Sample size calculation: In this study, the calculation of sample size was based on pre experiments and hypotheses, and a goodness test was conducted by selecting the means of two independent samples. Referring to the results of the pilot study, based on a 1:1 random (random number table method) ratio, assuming a significance level of unilateral α=0.025, a test power of 1- β=80%, and a superiority margin of 20% in reducing the number of errors, and considering the maximum dropout rate of 0.1 in this clinical study, the total sample size for this study was determined to be 368 patients (184 in the RRC group and 184 in the LRC group).

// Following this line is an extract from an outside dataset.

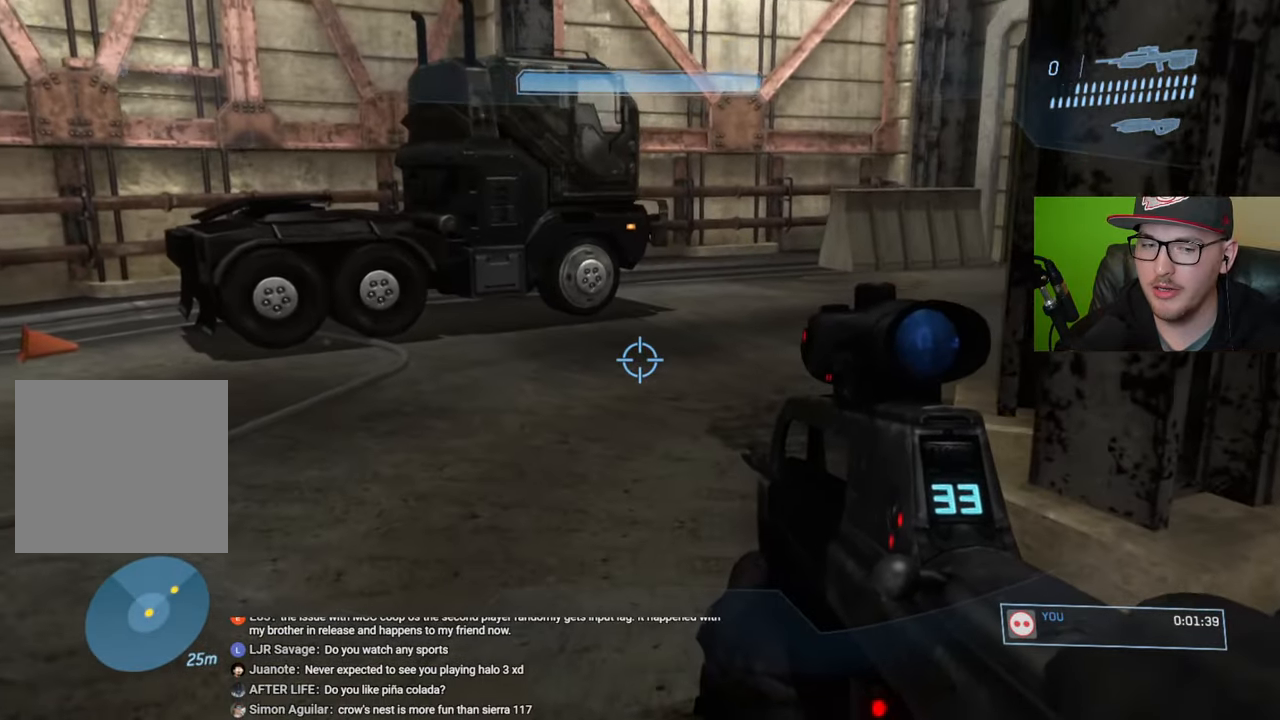
{"buttons": [], "left_stick": "up-left", "right_stick": "center", "events": [[250, "left_stick", "up-left"], [416, "right_stick", "center"]]}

Primary endpoint: incidence of technical errors during right hemicolectomy. Secondary endpoint: incidence of intraoperative complications; The incidence of complications within 30 days after surgery; Total surgical time, robot/laparoscope time; Estimate the amount of blood loss; Conversion to open surgery rate; Postoperative hospitalization time; Total number of lymph nodes cleared and positive rate of lymph nodes; Early postoperative recovery process (time of first defecation and defecation); 30 day readmission rate and unplanned reoperation rate after surgery; Postoperative nutritional status, inflammation, and immune response; 3-year disease-free survival rate DFS; 3-year overall survival rate (OS).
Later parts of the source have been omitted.